-- Opening Marker --

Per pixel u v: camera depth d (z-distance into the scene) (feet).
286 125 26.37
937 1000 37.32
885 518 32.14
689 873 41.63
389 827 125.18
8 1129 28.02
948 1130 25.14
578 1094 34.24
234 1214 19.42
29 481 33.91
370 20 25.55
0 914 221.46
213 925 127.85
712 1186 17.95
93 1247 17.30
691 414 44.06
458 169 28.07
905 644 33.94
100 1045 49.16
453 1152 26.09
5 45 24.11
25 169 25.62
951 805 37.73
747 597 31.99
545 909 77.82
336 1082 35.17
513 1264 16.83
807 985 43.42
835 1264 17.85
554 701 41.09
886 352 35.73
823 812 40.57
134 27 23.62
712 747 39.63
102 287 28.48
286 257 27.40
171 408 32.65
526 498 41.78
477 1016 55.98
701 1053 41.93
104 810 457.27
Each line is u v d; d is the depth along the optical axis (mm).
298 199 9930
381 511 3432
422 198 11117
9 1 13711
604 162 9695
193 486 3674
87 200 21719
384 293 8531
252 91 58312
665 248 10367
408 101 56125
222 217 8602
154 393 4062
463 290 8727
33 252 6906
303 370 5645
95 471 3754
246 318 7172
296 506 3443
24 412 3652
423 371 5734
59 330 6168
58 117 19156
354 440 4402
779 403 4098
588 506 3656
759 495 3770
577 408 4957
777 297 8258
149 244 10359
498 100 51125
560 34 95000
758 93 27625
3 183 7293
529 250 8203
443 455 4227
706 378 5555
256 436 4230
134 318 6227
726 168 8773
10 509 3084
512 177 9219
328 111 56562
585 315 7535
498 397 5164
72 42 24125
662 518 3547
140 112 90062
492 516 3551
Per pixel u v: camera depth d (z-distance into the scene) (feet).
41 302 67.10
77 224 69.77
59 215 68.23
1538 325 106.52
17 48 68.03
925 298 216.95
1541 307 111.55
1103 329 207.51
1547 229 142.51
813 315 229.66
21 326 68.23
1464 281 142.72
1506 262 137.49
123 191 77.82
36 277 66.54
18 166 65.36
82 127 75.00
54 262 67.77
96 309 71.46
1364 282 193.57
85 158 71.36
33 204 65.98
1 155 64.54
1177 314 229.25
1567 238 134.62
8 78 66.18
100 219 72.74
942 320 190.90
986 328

-- Closing Marker --

Exercise requirements:
All of the records above should be repeated exactly.

Output for this exercise:
Per pixel u v: camera depth d (z-distance into the scene) (feet).
286 125 26.37
937 1000 37.32
885 518 32.14
689 873 41.63
389 827 125.18
8 1129 28.02
948 1130 25.14
578 1094 34.24
234 1214 19.42
29 481 33.91
370 20 25.55
0 914 221.46
213 925 127.85
712 1186 17.95
93 1247 17.30
691 414 44.06
458 169 28.07
905 644 33.94
100 1045 49.16
453 1152 26.09
5 45 24.11
25 169 25.62
951 805 37.73
747 597 31.99
545 909 77.82
336 1082 35.17
513 1264 16.83
807 985 43.42
835 1264 17.85
554 701 41.09
886 352 35.73
823 812 40.57
134 27 23.62
712 747 39.63
102 287 28.48
286 257 27.40
171 408 32.65
526 498 41.78
477 1016 55.98
701 1053 41.93
104 810 457.27
Each line is u v d; d is the depth along the optical axis (mm).
298 199 9930
381 511 3432
422 198 11117
9 1 13711
604 162 9695
193 486 3674
87 200 21719
384 293 8531
252 91 58312
665 248 10367
408 101 56125
222 217 8602
154 393 4062
463 290 8727
33 252 6906
303 370 5645
95 471 3754
246 318 7172
296 506 3443
24 412 3652
423 371 5734
59 330 6168
58 117 19156
354 440 4402
779 403 4098
588 506 3656
759 495 3770
577 408 4957
777 297 8258
149 244 10359
498 100 51125
560 34 95000
758 93 27625
3 183 7293
529 250 8203
443 455 4227
706 378 5555
256 436 4230
134 318 6227
726 168 8773
10 509 3084
512 177 9219
328 111 56562
585 315 7535
498 397 5164
72 42 24125
662 518 3547
140 112 90062
492 516 3551
Per pixel u v: camera depth d (z-distance into the scene) (feet).
41 302 67.10
77 224 69.77
59 215 68.23
1538 325 106.52
17 48 68.03
925 298 216.95
1541 307 111.55
1103 329 207.51
1547 229 142.51
813 315 229.66
21 326 68.23
1464 281 142.72
1506 262 137.49
123 191 77.82
36 277 66.54
18 166 65.36
82 127 75.00
54 262 67.77
96 309 71.46
1364 282 193.57
85 158 71.36
33 204 65.98
1 155 64.54
1177 314 229.25
1567 238 134.62
8 78 66.18
100 219 72.74
942 320 190.90
986 328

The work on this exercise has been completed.